Один из таких эпизодов произошел ранним летним утром, еще до восхода солнца, когда я, уже не помню зачем, должен был поехать куда-то вместе с одним знакомым, у которого была машина. Я ждал его, как было условлено, у касс Аэрофлота. Он опаздывал. У меня от скуки и недосыпа слипались глаза. Улицы вокруг были совершенно пусты, не считая маленькой группы людей на углу в конце квартала. Судя по тому, как они были одеты, и по огромным мешкам у них на плечах, это были азербайджанские колхозники, направлявшиеся на рынок. Они стояли тесным кругом, сосредоточенно глядя на что-то находившееся или происходившее у их ног. Они напоминали людей, глазеющих на жертву несчастного случая в ожидании скорой помощи.
Огюст Роден, «Граждане города Кале»
§
ПОСТАВЛЕННАЯ ЗАДАЧА A -
Ответьте на вопросы по отрывку о летнем утре:
(i) Где было условлено ждать знакомого с машиной?
(ii) Что люди на углу держали на плечах?
(iii) На кого, по словам отрывка, эти люди были похожи?
ПОСТАВЛЕННАЯ ЗАДАЧА B -
Перескажите в отрывке о летнем утре абзац, начинающийся словами «Один из таких эпизодов», в виде короткого списка с сохранением главных фактов.
ПОСТАВЛЕННАЯ ЗАДАЧА C -
Продолжите отрывок о летнем утре, начав сразу после его последней строки.
§
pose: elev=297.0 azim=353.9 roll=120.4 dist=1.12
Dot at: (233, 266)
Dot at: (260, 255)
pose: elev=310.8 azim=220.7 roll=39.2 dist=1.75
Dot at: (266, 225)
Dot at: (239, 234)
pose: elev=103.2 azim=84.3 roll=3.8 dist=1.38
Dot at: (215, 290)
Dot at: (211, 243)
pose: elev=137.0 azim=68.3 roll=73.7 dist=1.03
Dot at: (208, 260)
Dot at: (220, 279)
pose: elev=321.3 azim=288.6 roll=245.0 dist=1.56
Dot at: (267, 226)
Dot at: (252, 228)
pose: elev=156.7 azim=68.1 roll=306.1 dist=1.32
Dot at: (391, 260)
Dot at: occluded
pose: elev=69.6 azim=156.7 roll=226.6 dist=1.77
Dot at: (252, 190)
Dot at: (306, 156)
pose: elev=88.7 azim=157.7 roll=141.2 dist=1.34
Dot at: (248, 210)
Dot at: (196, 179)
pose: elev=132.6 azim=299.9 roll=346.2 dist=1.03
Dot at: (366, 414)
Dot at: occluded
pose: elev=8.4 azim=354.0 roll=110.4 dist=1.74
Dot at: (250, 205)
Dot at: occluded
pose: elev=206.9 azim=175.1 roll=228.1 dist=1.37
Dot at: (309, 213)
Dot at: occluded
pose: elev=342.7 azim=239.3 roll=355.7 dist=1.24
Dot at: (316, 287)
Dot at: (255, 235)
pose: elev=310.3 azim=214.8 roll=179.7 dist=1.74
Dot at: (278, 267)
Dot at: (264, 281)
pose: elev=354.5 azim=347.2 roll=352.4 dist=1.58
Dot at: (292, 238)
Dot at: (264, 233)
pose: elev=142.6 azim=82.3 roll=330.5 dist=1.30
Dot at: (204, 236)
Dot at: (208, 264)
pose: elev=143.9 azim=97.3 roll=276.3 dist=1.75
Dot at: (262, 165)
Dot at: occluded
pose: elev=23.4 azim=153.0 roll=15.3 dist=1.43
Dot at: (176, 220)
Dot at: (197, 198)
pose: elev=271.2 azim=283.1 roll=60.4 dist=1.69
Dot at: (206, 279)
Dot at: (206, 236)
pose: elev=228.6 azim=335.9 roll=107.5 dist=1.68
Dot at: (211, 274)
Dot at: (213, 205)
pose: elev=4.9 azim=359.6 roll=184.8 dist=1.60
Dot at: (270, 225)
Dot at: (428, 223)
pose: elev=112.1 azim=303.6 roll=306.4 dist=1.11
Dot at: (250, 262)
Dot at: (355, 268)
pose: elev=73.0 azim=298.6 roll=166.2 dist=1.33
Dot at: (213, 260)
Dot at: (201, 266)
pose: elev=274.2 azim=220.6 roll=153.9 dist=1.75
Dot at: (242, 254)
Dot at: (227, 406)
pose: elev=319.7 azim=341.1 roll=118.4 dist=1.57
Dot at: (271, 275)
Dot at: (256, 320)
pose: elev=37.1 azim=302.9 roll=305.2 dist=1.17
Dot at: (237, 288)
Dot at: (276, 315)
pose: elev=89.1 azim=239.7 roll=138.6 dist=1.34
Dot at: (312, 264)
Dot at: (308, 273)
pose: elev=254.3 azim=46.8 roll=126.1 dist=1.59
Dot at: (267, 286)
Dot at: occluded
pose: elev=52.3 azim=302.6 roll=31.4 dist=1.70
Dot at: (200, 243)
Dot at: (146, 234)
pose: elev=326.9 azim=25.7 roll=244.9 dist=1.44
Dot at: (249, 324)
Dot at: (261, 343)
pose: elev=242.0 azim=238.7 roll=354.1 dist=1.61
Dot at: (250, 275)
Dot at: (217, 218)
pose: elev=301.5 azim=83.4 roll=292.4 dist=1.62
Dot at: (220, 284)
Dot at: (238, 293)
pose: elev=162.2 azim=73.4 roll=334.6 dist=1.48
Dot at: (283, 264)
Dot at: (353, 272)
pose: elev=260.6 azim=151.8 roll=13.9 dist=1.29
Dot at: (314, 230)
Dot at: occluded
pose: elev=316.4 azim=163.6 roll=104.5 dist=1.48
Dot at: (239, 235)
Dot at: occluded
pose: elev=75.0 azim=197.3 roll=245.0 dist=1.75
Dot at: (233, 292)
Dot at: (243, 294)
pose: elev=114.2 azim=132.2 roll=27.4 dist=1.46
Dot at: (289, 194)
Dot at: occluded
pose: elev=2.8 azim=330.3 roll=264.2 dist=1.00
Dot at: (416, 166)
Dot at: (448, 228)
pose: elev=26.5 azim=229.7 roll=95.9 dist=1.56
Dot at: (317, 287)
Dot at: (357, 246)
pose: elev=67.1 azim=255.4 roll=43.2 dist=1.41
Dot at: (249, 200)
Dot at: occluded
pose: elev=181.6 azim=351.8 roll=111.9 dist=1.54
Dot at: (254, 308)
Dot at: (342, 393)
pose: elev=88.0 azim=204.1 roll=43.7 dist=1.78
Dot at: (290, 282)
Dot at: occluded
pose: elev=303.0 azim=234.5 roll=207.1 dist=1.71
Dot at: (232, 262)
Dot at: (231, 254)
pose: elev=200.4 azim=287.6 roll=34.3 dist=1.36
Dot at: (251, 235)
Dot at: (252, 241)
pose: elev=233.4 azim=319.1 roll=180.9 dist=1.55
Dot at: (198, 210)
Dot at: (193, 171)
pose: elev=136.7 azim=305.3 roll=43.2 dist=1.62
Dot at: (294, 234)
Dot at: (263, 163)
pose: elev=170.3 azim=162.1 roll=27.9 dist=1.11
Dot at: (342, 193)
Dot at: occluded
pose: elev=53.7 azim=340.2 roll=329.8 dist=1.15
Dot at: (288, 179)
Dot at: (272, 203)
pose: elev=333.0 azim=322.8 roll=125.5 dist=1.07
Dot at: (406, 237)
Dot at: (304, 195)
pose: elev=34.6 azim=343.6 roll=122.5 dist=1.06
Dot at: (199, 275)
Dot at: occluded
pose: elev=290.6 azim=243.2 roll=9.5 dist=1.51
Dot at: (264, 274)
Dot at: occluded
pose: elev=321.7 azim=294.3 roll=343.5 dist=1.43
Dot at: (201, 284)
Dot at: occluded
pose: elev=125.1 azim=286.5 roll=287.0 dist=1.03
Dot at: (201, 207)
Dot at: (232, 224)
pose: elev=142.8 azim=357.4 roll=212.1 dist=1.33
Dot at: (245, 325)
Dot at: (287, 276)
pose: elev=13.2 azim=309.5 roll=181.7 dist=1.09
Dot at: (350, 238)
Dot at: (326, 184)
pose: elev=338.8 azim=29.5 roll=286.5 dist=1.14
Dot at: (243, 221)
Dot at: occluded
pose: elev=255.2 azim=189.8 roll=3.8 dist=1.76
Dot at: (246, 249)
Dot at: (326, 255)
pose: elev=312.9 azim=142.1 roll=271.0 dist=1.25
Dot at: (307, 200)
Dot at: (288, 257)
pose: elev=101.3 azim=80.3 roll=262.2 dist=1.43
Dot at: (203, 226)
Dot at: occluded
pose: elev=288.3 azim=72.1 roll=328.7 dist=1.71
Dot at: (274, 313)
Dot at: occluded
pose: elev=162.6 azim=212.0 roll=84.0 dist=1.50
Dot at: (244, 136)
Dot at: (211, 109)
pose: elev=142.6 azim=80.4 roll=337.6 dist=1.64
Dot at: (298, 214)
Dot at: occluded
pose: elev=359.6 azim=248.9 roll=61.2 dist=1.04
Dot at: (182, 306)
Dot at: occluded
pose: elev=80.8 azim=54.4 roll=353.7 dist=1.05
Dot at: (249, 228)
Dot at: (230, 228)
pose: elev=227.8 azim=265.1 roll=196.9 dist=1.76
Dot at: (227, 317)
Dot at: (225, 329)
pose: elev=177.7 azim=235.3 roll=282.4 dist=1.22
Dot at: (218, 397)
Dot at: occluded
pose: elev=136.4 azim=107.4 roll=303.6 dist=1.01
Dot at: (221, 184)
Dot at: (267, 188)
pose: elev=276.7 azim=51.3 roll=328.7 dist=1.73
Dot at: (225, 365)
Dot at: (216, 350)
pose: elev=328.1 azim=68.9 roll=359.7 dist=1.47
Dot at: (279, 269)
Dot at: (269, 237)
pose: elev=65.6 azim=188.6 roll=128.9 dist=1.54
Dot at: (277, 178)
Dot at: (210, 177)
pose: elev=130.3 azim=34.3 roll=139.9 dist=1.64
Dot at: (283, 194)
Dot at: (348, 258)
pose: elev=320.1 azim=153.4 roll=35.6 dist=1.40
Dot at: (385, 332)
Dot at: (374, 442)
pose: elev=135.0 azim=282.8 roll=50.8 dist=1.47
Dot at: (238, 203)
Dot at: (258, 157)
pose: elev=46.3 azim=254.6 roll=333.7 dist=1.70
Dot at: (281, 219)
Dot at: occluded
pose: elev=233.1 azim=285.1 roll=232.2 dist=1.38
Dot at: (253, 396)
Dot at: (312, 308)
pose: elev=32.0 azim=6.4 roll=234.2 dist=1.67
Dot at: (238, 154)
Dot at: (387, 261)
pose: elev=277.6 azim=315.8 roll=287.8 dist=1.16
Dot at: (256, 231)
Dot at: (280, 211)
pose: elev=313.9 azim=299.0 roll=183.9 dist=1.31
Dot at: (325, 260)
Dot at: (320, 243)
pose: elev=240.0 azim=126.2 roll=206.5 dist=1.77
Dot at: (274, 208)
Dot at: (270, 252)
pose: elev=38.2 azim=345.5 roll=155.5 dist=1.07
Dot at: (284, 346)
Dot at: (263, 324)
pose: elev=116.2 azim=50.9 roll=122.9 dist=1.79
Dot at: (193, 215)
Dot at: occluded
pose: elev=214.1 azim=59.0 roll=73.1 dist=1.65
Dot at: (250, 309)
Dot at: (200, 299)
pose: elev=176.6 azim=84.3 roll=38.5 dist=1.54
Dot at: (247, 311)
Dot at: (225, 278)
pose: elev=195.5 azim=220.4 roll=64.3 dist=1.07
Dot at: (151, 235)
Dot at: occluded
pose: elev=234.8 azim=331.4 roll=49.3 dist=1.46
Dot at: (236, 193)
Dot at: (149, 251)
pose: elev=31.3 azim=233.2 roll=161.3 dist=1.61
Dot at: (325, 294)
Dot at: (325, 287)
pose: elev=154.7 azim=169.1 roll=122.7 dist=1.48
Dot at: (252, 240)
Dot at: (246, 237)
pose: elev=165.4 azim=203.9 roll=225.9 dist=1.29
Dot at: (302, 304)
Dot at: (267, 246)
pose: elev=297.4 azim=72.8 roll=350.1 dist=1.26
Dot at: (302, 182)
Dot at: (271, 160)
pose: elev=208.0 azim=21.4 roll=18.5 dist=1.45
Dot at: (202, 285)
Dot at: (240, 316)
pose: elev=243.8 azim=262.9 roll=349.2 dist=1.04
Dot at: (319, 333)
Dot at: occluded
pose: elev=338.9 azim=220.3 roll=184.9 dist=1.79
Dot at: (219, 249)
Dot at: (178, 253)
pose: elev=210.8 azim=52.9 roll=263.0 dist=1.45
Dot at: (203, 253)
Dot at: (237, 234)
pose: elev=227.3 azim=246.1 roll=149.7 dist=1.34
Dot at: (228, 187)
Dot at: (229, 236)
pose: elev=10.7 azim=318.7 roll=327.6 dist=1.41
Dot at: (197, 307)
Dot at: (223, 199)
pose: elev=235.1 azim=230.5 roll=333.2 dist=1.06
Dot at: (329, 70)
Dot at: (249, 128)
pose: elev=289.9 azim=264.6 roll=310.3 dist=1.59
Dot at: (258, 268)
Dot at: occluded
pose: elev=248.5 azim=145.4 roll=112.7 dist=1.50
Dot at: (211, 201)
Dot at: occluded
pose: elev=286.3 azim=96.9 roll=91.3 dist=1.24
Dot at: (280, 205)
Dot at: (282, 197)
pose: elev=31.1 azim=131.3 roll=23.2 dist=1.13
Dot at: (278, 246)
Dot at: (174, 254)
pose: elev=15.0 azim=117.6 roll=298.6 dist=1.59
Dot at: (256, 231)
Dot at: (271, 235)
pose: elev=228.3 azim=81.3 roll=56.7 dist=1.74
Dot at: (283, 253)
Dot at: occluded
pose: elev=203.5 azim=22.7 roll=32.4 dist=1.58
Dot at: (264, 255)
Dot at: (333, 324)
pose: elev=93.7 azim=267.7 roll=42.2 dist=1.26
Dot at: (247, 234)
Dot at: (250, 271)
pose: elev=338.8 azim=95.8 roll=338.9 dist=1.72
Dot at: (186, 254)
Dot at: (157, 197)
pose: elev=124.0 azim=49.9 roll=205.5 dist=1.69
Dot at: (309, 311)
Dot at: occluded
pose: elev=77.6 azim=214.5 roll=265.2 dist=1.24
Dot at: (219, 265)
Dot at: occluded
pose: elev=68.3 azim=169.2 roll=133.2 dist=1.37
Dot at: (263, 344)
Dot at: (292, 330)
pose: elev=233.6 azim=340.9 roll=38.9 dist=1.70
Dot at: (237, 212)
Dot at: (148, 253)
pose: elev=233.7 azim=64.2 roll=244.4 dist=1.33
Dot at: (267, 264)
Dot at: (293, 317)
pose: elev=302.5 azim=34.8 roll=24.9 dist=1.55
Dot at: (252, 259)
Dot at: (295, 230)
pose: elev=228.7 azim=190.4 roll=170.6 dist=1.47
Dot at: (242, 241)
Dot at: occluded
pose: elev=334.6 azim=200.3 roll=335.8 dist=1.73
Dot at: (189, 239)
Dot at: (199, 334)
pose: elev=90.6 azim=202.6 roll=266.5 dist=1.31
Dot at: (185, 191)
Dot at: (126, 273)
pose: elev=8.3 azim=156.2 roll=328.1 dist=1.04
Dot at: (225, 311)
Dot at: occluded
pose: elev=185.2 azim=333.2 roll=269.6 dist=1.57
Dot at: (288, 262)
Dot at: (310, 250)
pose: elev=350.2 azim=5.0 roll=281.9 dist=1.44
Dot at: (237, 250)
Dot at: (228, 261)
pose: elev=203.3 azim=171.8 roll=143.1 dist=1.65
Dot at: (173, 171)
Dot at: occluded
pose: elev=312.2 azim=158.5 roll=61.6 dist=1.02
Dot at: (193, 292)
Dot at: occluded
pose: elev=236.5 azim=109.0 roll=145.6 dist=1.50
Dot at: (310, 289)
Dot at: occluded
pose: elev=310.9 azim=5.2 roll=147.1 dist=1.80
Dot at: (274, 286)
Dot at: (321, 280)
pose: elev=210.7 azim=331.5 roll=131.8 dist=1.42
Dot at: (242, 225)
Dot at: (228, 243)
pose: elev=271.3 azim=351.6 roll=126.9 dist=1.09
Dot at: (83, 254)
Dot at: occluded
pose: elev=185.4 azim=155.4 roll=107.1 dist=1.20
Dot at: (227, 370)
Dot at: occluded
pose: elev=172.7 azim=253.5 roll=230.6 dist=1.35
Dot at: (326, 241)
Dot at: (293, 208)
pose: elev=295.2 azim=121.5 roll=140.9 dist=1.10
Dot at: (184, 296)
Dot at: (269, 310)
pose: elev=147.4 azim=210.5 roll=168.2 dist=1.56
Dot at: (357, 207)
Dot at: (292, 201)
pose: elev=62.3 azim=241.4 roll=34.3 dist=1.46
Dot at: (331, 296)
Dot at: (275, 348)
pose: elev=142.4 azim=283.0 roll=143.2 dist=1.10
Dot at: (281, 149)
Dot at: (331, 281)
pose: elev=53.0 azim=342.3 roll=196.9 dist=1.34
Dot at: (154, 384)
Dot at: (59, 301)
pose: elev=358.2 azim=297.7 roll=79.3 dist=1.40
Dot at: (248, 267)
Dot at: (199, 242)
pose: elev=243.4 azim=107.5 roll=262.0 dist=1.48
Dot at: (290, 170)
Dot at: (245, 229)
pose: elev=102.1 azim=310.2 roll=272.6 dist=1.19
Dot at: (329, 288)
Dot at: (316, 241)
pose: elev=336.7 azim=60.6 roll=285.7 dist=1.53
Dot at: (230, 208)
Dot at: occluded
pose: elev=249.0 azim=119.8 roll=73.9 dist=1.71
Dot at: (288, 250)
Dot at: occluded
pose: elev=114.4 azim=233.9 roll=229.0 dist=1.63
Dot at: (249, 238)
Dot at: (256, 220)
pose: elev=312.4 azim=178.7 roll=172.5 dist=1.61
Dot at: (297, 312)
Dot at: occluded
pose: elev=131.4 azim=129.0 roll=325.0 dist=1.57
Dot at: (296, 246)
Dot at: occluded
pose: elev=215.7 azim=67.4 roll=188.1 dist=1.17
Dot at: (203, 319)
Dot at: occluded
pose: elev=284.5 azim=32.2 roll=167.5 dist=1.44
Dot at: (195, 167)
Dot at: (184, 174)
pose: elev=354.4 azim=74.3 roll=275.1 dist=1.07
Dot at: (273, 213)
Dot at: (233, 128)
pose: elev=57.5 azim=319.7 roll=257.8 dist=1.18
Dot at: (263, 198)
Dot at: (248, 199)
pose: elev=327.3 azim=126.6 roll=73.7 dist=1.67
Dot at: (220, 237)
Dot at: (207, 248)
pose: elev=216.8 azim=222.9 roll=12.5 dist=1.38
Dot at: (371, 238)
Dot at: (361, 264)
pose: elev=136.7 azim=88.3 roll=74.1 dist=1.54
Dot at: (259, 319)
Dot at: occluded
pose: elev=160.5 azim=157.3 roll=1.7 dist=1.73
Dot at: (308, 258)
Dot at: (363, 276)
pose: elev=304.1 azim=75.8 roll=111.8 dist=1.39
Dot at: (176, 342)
§
ОКОНЧАТЕЛЬНЫЙ ОТВЕТ A -
(i) У касс Аэрофлота.
(ii) Огромные мешки.
(iii) На людей, глазеющих на жертву несчастного случая в ожидании скорой помощи.

ОКОНЧАТЕЛЬНЫЙ ОТВЕТ B -
- Ранним летним утром, до восхода солнца, я должен был поехать куда-то со знакомым, у которого была машина.
- Я ждал его у касс Аэрофлота, как договорились, но он опаздывал.
- От скуки и недосыпа у меня слипались глаза.
- Улицы были пусты, кроме небольшой группы людей на углу в конце квартала.
- По одежде и огромным мешкам на плечах это были азербайджанские колхозники, шедшие на рынок.
- Они стояли тесным кругом и сосредоточенно смотрели на что-то у своих ног, словно глазели на жертву несчастного случая в ожидании скорой помощи.

ОКОНЧАТЕЛЬНЫЙ ОТВЕТ C -
Никакого несчастного случая, насколько я знал, не произошло. Я решил взглянуть, на что они смотрят. Они не обратили на меня ни малейшего внимания. Они были полностью поглощены действием, разворачивающимся перед ними на тротуаре. Они наблюдали за ним в благоговейном молчании. Из грубые крестьянские лица были серьезны и спокойны и, казалось, озарены внутренним светом, вроде того, который удается порой подглядеть на лице человека, читающего любимую книгу, которую он читал много раз, но несколько лет почему-то не трогал. Он знает наперед все, что произойдет, но это ничуть не мешает ему наслаждаться процессом. Я никогда в жизни не присутствовал при казни, но мне кажется, что у тех, кому это довелось, могло быть похожее выражение лица: сложное сочетание трагичности происходящего, физического отвращения к неизбежным деталям, и, поверх всего, сознание неотвратимой справедливости того, что сейчас произойдет.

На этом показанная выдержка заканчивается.